**Your task:**
Count the lines in the material below that contain the word "their", and reply with only that number.

%%

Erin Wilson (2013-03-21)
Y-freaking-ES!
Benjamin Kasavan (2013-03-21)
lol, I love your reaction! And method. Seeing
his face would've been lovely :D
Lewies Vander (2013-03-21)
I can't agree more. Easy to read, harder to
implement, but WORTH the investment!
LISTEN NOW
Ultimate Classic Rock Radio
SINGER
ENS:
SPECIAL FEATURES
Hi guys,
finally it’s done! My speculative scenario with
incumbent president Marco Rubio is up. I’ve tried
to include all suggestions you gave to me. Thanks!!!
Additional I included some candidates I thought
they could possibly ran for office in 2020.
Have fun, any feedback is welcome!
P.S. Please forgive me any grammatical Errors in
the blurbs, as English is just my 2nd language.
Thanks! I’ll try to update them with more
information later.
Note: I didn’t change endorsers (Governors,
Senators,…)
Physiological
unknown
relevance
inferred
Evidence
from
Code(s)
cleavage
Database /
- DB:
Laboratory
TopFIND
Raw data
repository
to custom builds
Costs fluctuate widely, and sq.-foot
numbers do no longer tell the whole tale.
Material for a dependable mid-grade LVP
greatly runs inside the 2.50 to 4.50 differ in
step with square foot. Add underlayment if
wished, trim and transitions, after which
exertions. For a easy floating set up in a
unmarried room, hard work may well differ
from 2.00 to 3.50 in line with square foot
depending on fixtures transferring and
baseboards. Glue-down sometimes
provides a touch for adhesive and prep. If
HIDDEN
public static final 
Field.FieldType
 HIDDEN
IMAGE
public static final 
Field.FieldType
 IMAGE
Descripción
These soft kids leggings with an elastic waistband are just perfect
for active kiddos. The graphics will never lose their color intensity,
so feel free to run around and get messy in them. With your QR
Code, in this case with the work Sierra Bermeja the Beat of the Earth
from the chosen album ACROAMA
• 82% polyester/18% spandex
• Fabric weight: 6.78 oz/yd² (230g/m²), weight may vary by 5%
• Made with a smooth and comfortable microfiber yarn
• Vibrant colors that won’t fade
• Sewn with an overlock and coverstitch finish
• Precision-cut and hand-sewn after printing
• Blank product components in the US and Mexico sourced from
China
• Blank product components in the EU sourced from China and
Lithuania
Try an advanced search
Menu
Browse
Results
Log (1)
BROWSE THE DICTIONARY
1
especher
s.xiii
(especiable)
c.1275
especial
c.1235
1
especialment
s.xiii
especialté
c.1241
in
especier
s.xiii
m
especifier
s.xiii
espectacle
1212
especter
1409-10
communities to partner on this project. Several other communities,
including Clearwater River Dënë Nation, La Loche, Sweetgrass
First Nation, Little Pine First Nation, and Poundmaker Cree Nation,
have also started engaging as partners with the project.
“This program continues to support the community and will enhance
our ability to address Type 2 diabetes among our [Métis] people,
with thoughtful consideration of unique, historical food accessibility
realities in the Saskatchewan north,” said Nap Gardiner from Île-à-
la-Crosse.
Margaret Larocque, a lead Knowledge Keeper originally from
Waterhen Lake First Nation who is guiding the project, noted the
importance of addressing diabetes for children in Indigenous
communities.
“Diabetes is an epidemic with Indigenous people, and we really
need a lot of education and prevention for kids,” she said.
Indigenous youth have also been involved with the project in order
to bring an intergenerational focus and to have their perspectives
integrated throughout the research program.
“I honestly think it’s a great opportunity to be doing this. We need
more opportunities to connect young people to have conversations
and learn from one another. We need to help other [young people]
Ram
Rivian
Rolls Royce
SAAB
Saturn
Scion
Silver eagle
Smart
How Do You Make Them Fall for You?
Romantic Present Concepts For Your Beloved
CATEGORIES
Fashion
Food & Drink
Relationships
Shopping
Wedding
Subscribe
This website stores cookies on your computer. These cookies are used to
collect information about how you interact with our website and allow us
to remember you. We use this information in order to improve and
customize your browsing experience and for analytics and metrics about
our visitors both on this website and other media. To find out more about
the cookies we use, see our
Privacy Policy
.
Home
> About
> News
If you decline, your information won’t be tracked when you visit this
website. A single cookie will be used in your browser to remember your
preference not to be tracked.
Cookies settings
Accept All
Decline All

%%

**Result of this task:**
2